Heute hat er einfachere und schwerere Tage und doch ist die Signatur meines Vaters die gleiche geblieben: Mit stählernem Willen gestaltet er seinen Alltag bis ins Detail immer genau gleich. Er sagt: „Der Körper sagt mir, was er braucht und ich gebe es ihm. Ich habe mich gefügt.“ Schon vor Jahren hat er auf das tägliche Glas Rotwein verzichtet, er isst genau vier Mahlzeiten am Tag und trinkt vor dem Zubettgehen noch einen Fencheltee. Wenn er von früher erzählt, gilt seine Sicht den immer gleichen, gut endenden Geschichten: Zufällige Begegnungen, die sich in langlebige Symbole verwandelt haben. Die nette Familie Hunziker, die in Schwamendingen beim Vermieter einer Einzimmerwohnung für ihn gebürgt hat. Wie es war nach der Ausbildung als Rekrut als einziger Napoletaner mit Auszeichnung ins Piemont geschickt zu werden, um eine Spezialisierung zu machen. Er zwingt auch seiner Vergangenheit seinen Stempel auf. Er könnte auch klagen, über Hunger, Krankheit und Krisen, aber das würde er nie tun. Er hält sein positives Narrativ mit beiden Händen fest.

Mein Vater ist unbeugsam hart und das hat ihn oft in schlimme Situationen gebracht. Das bettelarme Süditalien ist kein Pflaster für Menschen mit Rückgrat eher eines für Leute mit Gewaltbereitschaft. Das heisst, seine Signatur hat ihm in jenem Ambiente nicht geholfen, sich zu verwirklichen und darum ist er mit 30 ausgewandert: Die Schweiz war genau das richtige Ambiente für seine strenge Lebensphilosophie und hier hat er sich verwirklicht. Seine Bewunderung für den Bau der Limmattalbahn ist grösser als die für die sixtinische Kapelle, weil die Schweizer ihr Kunsthandwerk zum Nutzen aller einsetzen, sagt er.

Meine Signatur vs. seine Signatur

Ich hatte als Jugendliche nur meine ganz grosse Liebe zu ihm, die mich davon abhielt, ihn im Schlaf mit einem Kissen zu ersticken. Ich habe Jahre mit ihm diskutiert. Mit ihm konnte man nach einem Abend, einem Tag, einer Woche zu einer intellektuellen Übereinstimmung kommen, aber er rückte trotzdem nicht von seinem Standpunkt ab, keinen einzigen Hundertstel Millimeter. So war er halt. Ich bin wegen ihm eine professionelle Kreative geworden und nicht eine freie Autorin. Ich habe tausend Ideen im Köcher und konkretisiere sie aber am besten mit einem stahlharten Auftrag. Mein Leben ist der Schöpferkraft mit einem Businessplan gewidmet. Meine Signatur ist, eine Schwelle zu sein. Ich lebe an diesem Übergangsort, weder Fisch noch Vogel, auf der einen Seite dunkle Nacht und Tausend Träume, auf der anderen Seite das erste Morgenlicht und der ungezügelte Wille, aufzustehen und anzupacken. Schreibblockaden waren nie mein Problem. Sobald das Ziel geklärt ist, texte ich los. Mit 58 bin ich mittlerweile eine anerkannte Hüterin der Schwelle. Noch nie habe ich eine Deadline verpasst. Ich habe gelernt, Ideen nicht ungeprüft durchzulassen und nach einem Quid pro Quo zu verlangen. Seit 2004 gebe ich auch anderen die Hand, um ihre ureigensten Inspirationen Realität werden zu lassen, als Schrebcoach und als Dozentin.
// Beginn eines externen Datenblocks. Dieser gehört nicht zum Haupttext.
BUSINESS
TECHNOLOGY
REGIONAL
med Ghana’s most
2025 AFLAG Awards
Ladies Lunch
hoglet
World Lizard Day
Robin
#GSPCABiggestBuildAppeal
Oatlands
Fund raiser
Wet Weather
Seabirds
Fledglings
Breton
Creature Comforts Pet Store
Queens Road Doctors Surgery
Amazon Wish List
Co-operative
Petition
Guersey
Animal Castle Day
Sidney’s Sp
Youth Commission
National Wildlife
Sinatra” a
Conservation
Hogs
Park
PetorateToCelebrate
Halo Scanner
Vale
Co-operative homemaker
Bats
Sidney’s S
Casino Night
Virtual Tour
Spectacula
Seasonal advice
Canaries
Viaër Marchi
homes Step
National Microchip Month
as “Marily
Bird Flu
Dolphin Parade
Natürlich ist es traurig, dass so viele meiner Träume, solche bleiben. Doch haben sie auch im Schattenreich ein Leben und eine ungemein kraftvolle Energie. Und hier treffen wir uns, mein Vater und ich. Wir wissen, was alles mächtig nach vorne drängt, Träume und alternative Entwürfe, doch wir wollen dem einen, das gelingen soll, die grösstmögliche Liebe und Aufmerksamkeit geben.

Damit wir dieses Leben mit Stolz signieren und quittieren können. Irgendwann endgültig, an einem hoffentlich weit entfernten Tag.